Governo do Estado amplia discussão sobre retomada das aulas

Tão logo reassumiu o comando da Secretaria Estadual de Saúde (SES-MT), Gilberto Figueiredo esteve reunido com o governador Mauro Mendes e o secretário de Educação (SEDUC-MT), Alan Porto, para analisarem sobre o retorno das aulas nas escolas públicas do estado, previsto para fevereiro. Segundo o gestor, o governo irá ampliar o debate com segmentos e municípios e o novo anúncio será na próxima sexta-feira (16.01).

“O tema principal foi na área da educação, possibilidade de retornar ou não o ano letivo, como a Seduc tinha planejado. Só que nós temos experimentado um crescimento substancial no número de casos e há um aumento substancial na taxa de ocupação das UTIs. O governo vê com preocupação esse retorno das aulas e a decisão foi que vamos ampliar essa discussão com a comissão de saúde da assembleia, comissão de educação, com a categoria dos profissionais da educação, com os fóruns de debates”.

Segundo Figueiredo, o governador Mauro Mendes abrirá canal com a Associação Mato-grossense dos Municípios e com prefeitos. “Tudo isso pra gente tomar uma decisão e o governo anuncia na sexta-feira a decisão tomada. Então nós decidimos ampliar essa discussão com os outros segmentos”.

Enquete da Seduc

Outra medida adotada pelo Governo do Estado e anunciada pela Seduc foi quanto a uma enquete com pais e responsáveis para saber a opinião da população sobre o modelo mais adequado de retorno às aulas no mês de fevereiro em Mato Grosso.

Anúncio feito pela pasta nesta terça-feira (12) apontou que serão disponibilizadas três opções, sendo: presencial (100% alunos em sala de aula); híbrido (50% dos alunos em sala de aula com revezamento) e, por fim, não presencial (100% dos alunos em casa).

A enquete começa nesta terça-feira (12) e a votação será finalizada na quinta-feira (14), no site da Seduc (www.seduc.mt.gov.br).
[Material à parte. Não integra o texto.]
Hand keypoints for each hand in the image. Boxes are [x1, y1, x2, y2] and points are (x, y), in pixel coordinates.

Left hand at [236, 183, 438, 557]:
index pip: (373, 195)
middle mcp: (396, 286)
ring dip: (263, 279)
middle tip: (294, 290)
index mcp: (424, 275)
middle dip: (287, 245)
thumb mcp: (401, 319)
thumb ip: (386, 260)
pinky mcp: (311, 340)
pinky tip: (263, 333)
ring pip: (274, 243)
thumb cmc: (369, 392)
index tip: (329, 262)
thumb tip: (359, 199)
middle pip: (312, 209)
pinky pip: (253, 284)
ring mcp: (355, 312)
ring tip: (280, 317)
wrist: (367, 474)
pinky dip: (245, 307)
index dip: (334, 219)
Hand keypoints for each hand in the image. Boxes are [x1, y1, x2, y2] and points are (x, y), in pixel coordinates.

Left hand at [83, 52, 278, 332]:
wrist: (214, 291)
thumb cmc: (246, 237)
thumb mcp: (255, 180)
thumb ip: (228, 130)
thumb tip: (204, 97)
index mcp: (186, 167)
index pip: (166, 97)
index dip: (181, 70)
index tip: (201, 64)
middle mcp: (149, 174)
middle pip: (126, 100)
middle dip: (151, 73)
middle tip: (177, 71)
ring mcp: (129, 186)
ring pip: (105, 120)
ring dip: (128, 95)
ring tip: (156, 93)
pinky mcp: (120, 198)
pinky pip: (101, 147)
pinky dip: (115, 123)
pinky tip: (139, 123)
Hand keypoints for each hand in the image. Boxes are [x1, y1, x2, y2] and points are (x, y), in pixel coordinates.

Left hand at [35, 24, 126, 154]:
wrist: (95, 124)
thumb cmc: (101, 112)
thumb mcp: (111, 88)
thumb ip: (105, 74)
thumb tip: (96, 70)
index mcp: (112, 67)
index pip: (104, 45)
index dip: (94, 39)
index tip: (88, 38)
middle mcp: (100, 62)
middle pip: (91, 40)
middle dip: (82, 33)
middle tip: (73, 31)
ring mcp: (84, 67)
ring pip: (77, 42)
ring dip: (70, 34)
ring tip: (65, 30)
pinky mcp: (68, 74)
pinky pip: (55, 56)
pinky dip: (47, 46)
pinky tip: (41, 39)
Para votar, pais ou responsáveis e os profissionais da educação deverão informar o número do CPF, o município onde os filhos estudam ou onde o profissional está lotado, e no caso dos pais quantos filhos estão matriculados na rede estadual de ensino.

Votos com CPF inválidos ou repetidos não serão computados.

 “As aulas serão retomadas no dia 8 de fevereiro, mas o modelo vai depender da curva epidemiológica da Covid-19. Não vamos tomar nenhuma decisão irresponsável. Nossa maior preocupação é com a saúde dos nossos profissionais e alunos”, enfatiza o secretário Alan Porto.